By Associated Press Writer
updated 8/13/2007 10:26:17 AM ET 2007-08-13T14:26:17

With arms outstretched and the palms of their hands turned toward the ground, worshippers are praying for rain at mosques in the Turkish capital, which is suffering from drought and serious water shortages.

Record-low snow and rainfall this past winter, coupled with searing summer temperatures, have shrunk the reservoirs of Ankara, a city of some 4 million people, leaving just enough water to last another three months, according to Hayday Kocaker, who heads the state water authority.

As city authorities come under criticism for their handling of the shortage, Turks have turned to God for relief.

"We stand before you, we beg you to answer our prayers," said Fikret Latifoglu, the imam of the Hacibayram mosque, one of the city's oldest, in leading special prayers for rain before the start of traditional Friday prayers.

His words were broadcast through loudspeakers to the faithful standing in the mosque's courtyard.

"Don't leave innocent children and the old, animals who cannot speak for themselves, the trees, the ants and the birds without water. We helplessly beg for Your mercy," he said.

Similar prayers were said at about 750 other mosques around the city, with worshippers holding the palms of their hands toward the ground — instead of toward God, as in traditional Muslim prayers — to symbolize falling rain.

Hoping to stretch supplies, the municipality began on Aug. 1 supplying water to homes only in two-day intervals. But increased pressure while reopening pipelines caused two main lines to burst, leaving residents without water for about five days.

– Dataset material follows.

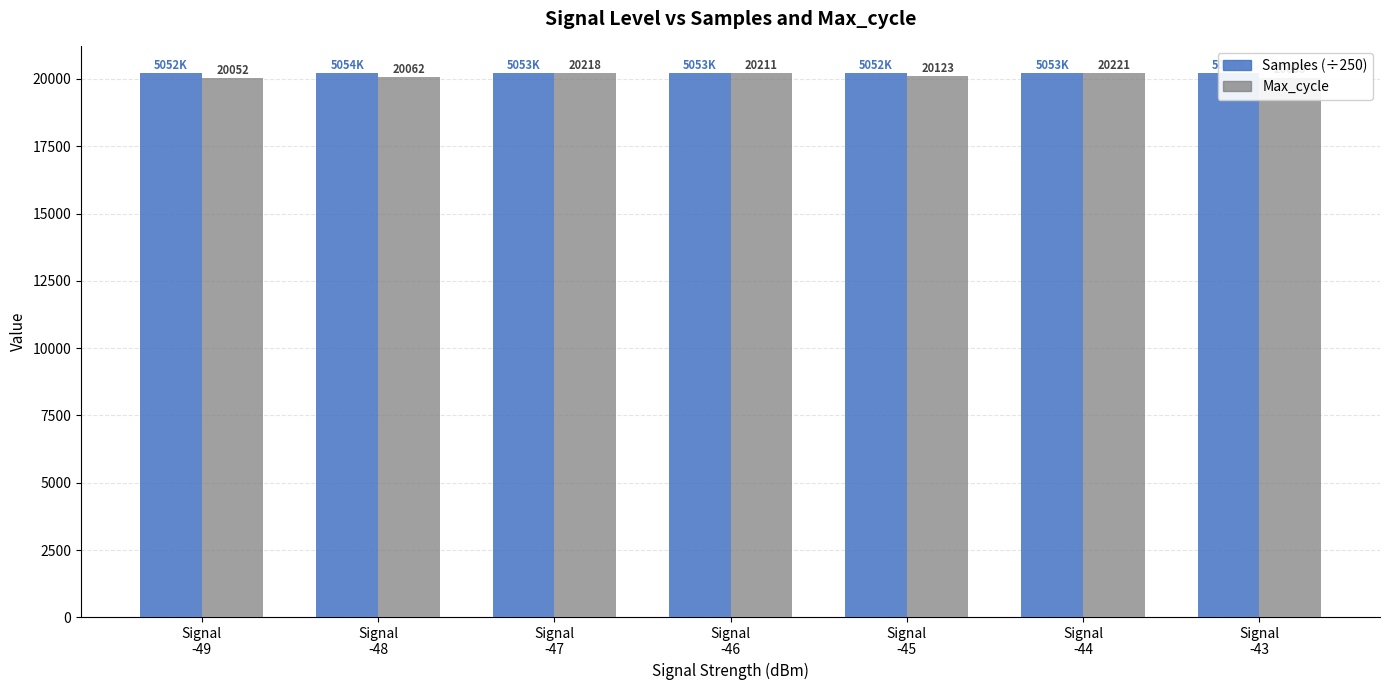

What is the sum of the Samples (÷250) values at Signal
-46 and Signal
-44?

40427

The city's mayor, Melih Gokcek, faces calls to resign for allegedly failing to take drought precautions. Critics say he has wasted Ankara's money on embellishing the city, building parks and establishing a soccer team, without investing in its infrastructure. Gokcek denies the accusations.

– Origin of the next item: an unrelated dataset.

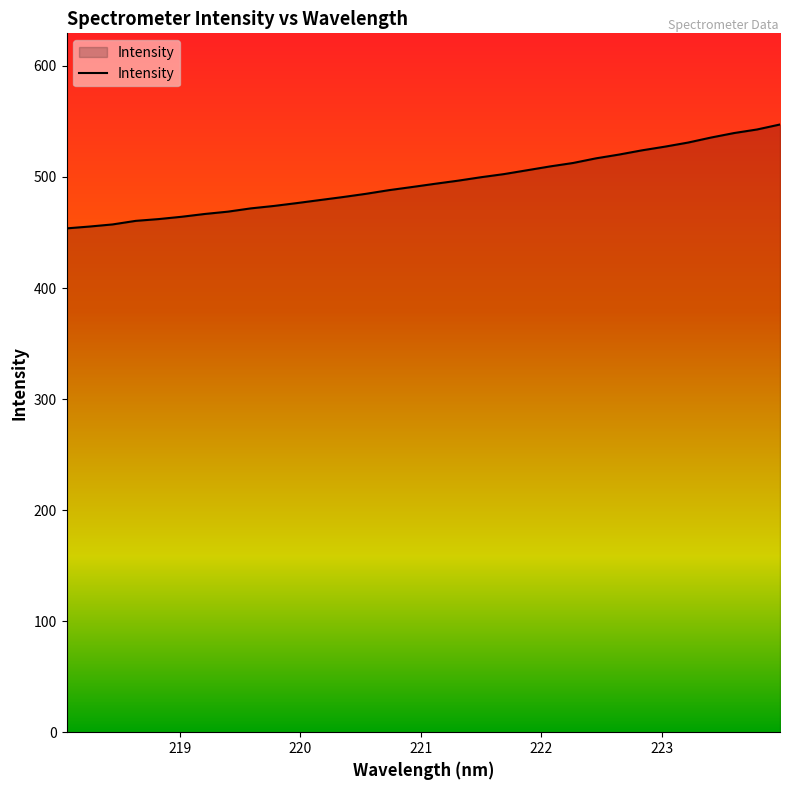

What is the minimum value shown in the chart?

453.7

He also drew ire by suggesting that residents take vacations and leave the city to lower demand on water supplies.

The municipality began a project to divert water from the nearby Kizilirmak river in March, but the water was not expected to reach the city until late November.

Hospitals were being supplied water through tankers. But concerns over hygiene forced at least two hospitals to begin delaying non-urgent surgery, keeping visitors to a minimum and discharging patients who are not in life-threatening condition.

Authorities have also debated whether to delay the start of the school year by a month — to mid-October — to avert the possible spread of diseases at schools.

Sales of large, plastic water containers have surged in Ankara as have the sales of bottled drinking water. The containers, which sold for about $4.50 before the water cuts, were now selling for $13.

Some restaurants began serving food on paper plates with plastic knives and forks.

Bans on watering lawns and washing cars with hoses have been in place for months, and there have been television ads and Friday sermons at mosques to encourage people to save water.

Kocaker said the water shortage in the city should be taken as a warning of worse to come unless residents begin to save water.

"Its absence causes us huge grievance and yet when we have it we waste it without realizing what an important blessing it is," Kocaker told AP Television News in an interview.

The city has suffered three droughts in the past 50 years, Kocaker said.

"But with the development of agricultural irrigation, population increases and increase in the amounts of water people use, as well as the period of drought, global warming and climate change, we are experiencing this extraordinary situation," Kocaker said.